Bleibt bei euch überhaupt noch Zeit für Improvisationen?
Überhaupt nicht. Unsere Musik ist von A-Z durchkomponiert, unsere gelegentlichen Gastmusiker spielen nach Noten, es gibt keine Zufälle, keine Improvisation. Man ist immer an seine eigenen Vorgaben gebunden. Ich begreife das aber nicht wirklich als Nachteil, denn es gibt kaum moderne Rockbands, bei denen Improvisation eine tragende Rolle spielt. Die fehlende Spontanität wird auf der anderen Seite durch die technische Möglichkeit kompensiert, musikalische Ideen zu verwirklichen, die jenseits des Machbaren einer ‚normalen‘ Rockband liegen. Es wäre schon aus logistischen Gründen kaum möglich, ein ganzes Blasorchester auf die Bühne zu bringen.
Ihr musstet ja laut eurem Label Make My Day bei eurem Debüt auf eure zwei Sänger verzichten. Konnten sich eure Sänger mit dieser Entscheidung abfinden?
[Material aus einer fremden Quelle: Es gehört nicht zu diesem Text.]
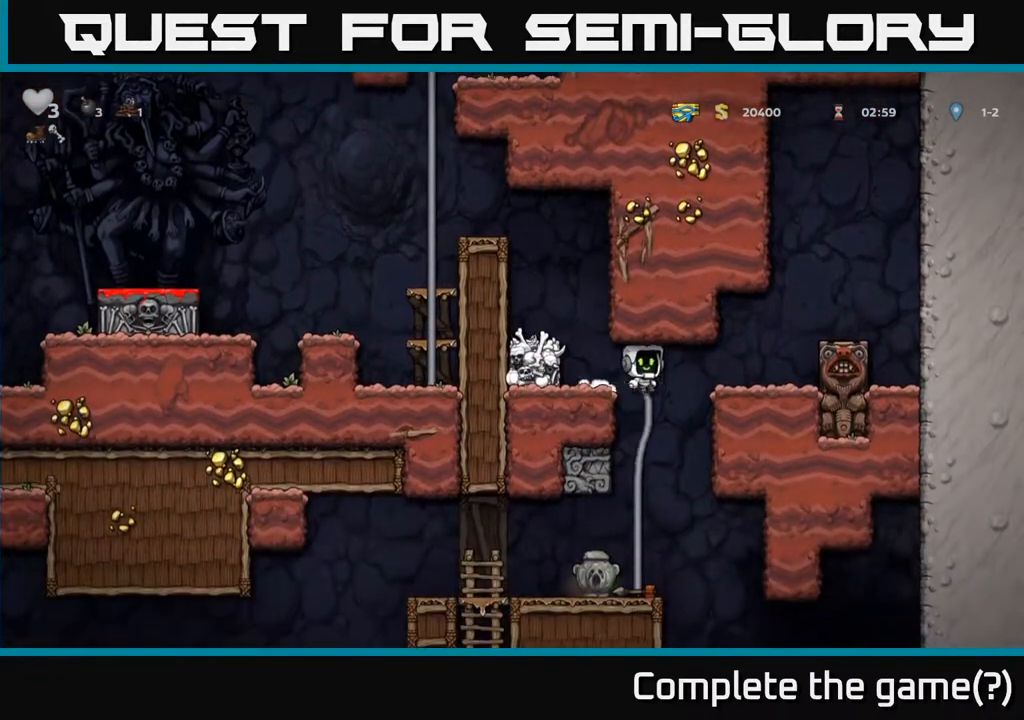
{"buttons": [], "left_stick": "left", "right_stick": "center", "events": [[33, "left_stick", "down-left"], [100, "A", "down"], [183, "left_stick", "down"], [233, "A", "up"], [333, "left_stick", "center"], [483, "left_stick", "left"]]}
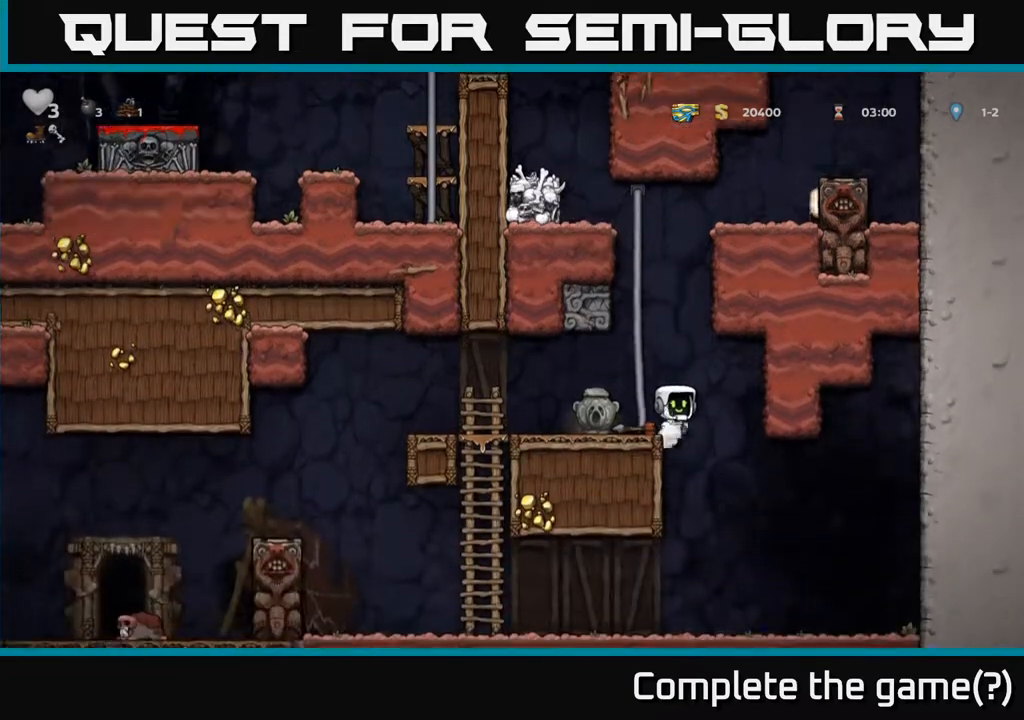
{"buttons": [], "left_stick": "center", "right_stick": "center", "events": [[100, "left_stick", "center"]]}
Sie waren natürlich nicht gerade begeistert, konnten sich dann aber mit der Idee anfreunden. Der Gesang kommt bei THE OCEAN ohnehin nur sehr sparsam zum Einsatz. Wir wollen weg von diesem Standardkonzept moderner Rockmusik, wo alles mit dem Gesang steht und fällt. Sänger werden heutzutage völlig überbewertet und das ist auch kein Wunder, da bei den meisten modernen Produktionen der Gesang derart brutal in den Vordergrund gemischt ist, dass die Musik eigentlich nur eine Begleiterscheinung ist. Genau das wollen wir bei uns vermeiden. Wir wollen, dass man sich auf unsere Musik konzentriert und dann freudig überrascht ist, wenn der Gesang gelegentlich noch einen draufsetzt. Für ‚Fogdiver‘ haben wir uns dann von vorneherein entschieden, keine Vocals aufzunehmen. Wir wollten schon immer eine Instrumentalplatte machen, und jetzt hatten wir die richtige Plattform und das richtige Material dazu.
Was für einen Stellenwert hat bei euch die visuelle Umsetzung der Musik?
Das ist ein wichtiger Teil unserer Show, wir versuchen, den Hörer auf mehreren Ebenen zu greifen: akustisch, optisch und physisch, wenn möglich. Unsere Light-Show ist eigentlich eher eine ‚No-Light-Show‘, oft befinden sich unsere Gesichter im Dunkeln, wenn Licht da ist, dann kalte Farben, auch viele Schwarzblenden. Als Kontrast dazu unsere weiße Kleidung, welche die kalten Farben verstärkt. Wir wollen, dass die Leute es mit der Angst zu tun bekommen, wenn sie uns sehen. Allerdings sind es nicht wir, die sie ängstigen, sondern sie selbst. Wir wollen als Katalysator für einen Prozess des Hochspülens von Irrationalem wirken, von Furcht und Schmerz und anderen großen Gefühlen aus den Tiefen unseres verquasten Selbst.